Optimized Text Embedding Models and Benchmarks for Amharic Passage Retrieval

The paper presents a focused exploration into neural information retrieval (IR) methods designed for low-resource, morphologically rich languages, particularly Amharic. This paper is significant due to the scarcity of comprehensive IR models tailored for languages like Amharic, where morphological complexity and limited data availability pose considerable challenges.

The authors introduce a series of Amharic-specific dense retrieval models using pre-trained Amharic BERT and RoBERTa as foundational backbones. The most notable among these is the RoBERTa-Base-Amharic-Embed model, which demonstrates a 17.6% relative improvement in Mean Reciprocal Rank at rank 10 (MRR@10) and a 9.86% enhancement in Recall@10 compared to the best-performing multilingual baseline, Arctic Embed 2.0. Moreover, smaller models like RoBERTa-Medium-Amharic-Embed maintain competitive performance while being significantly compact, which is beneficial for deployment in resource-constrained environments.

A ColBERT-based late interaction model was also developed, achieving the highest MRR@10 score (0.843) among all tested models, indicating the efficacy of token-level interactions in improving retrieval accuracy. The authors benchmark their Amharic models against both sparse and dense retrievers, elucidating the benefits and limitations of different retrieval paradigms in low-resource settings.

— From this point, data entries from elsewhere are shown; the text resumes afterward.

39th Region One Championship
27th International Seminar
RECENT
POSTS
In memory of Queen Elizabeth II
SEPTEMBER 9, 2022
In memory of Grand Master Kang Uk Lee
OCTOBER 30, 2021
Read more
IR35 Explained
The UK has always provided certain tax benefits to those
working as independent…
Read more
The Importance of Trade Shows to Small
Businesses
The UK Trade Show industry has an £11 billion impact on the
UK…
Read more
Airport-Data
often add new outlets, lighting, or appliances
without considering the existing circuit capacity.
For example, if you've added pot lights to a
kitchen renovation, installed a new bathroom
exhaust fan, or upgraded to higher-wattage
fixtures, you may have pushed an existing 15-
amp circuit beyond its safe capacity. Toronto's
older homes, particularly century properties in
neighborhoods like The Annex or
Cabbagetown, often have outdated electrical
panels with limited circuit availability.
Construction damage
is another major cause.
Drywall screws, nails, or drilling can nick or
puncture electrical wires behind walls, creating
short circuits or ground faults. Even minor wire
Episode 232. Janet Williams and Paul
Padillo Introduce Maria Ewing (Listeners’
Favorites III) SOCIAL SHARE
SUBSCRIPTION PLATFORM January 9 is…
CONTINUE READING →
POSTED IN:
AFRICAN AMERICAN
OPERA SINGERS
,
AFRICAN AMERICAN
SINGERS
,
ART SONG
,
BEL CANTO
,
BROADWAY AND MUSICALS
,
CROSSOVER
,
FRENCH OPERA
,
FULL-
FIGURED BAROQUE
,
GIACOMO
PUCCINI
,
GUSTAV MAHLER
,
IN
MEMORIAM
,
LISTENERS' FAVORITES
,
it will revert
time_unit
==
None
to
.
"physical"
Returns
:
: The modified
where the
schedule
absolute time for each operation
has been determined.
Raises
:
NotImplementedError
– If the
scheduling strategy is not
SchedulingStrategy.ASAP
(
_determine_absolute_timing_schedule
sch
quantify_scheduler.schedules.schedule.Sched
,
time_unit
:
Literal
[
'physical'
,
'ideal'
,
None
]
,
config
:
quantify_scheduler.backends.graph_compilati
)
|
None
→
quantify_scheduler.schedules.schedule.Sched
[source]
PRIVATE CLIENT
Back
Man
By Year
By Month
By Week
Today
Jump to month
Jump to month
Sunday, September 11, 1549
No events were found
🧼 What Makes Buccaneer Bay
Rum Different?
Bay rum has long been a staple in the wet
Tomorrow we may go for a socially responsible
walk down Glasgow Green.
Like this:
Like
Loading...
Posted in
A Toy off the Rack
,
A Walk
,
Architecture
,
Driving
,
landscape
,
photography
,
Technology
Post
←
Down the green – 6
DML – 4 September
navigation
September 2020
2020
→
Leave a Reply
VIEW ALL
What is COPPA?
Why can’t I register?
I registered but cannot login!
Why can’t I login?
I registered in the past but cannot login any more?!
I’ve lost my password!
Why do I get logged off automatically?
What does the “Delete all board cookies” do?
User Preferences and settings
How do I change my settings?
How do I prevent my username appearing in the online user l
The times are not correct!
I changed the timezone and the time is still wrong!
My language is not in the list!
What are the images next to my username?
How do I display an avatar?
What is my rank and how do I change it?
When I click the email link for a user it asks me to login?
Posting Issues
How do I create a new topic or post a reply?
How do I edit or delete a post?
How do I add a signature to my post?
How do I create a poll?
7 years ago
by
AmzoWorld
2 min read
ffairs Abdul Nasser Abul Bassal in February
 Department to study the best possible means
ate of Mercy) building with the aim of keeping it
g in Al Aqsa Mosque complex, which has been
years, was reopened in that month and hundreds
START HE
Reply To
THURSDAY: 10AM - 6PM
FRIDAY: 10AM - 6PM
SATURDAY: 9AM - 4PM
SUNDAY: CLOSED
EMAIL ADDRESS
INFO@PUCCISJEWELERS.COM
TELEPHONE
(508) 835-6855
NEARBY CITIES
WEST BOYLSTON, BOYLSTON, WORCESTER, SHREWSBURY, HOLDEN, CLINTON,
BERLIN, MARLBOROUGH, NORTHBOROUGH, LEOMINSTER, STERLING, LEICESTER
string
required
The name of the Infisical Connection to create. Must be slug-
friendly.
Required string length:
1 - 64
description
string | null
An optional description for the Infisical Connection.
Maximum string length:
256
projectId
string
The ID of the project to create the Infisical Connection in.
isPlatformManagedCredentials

Key numerical results support the contributions of the research:

  • RoBERTa-Base-Amharic-Embed: Achieves 0.775 MRR@10 and 0.913 Recall@10, a substantial improvement over established multilingual benchmarks.
  • ColBERT Model: Attains 0.843 MRR@10, illustrating the potential of token-level interaction models in capturing nuanced semantics.
  • Efficiency: Smaller models like the RoBERTa-Medium-Amharic-Embed (42M parameters) outperform larger multilingual models, underscoring the importance of language-specific adjustments rather than brute-force scaling.

The implications are multifaceted. Practically, the models and benchmarks facilitate more accurate and robust retrieval systems for Amharic, offering improvements in applications such as question answering and fact verification that rely heavily on precise document retrieval. Theoretically, the research underscores the importance of developing language-specific adaptations to optimize retrieval tasks in linguistically complex and under-resourced environments. This paper also tells that enhancing tokenization processes to better handle morphological variability can significantly impact retrieval effectiveness, as shown through subword fertility metrics.

Looking ahead, further advancements may include refining tokenization strategies to improve semantic coherence and using more diverse datasets to train these models for better domain adaptation. Additionally, creating more comprehensive evaluation frameworks with diverse and expertly annotated datasets would offer a deeper understanding and enhancement of retrieval performance across varied contexts and languages.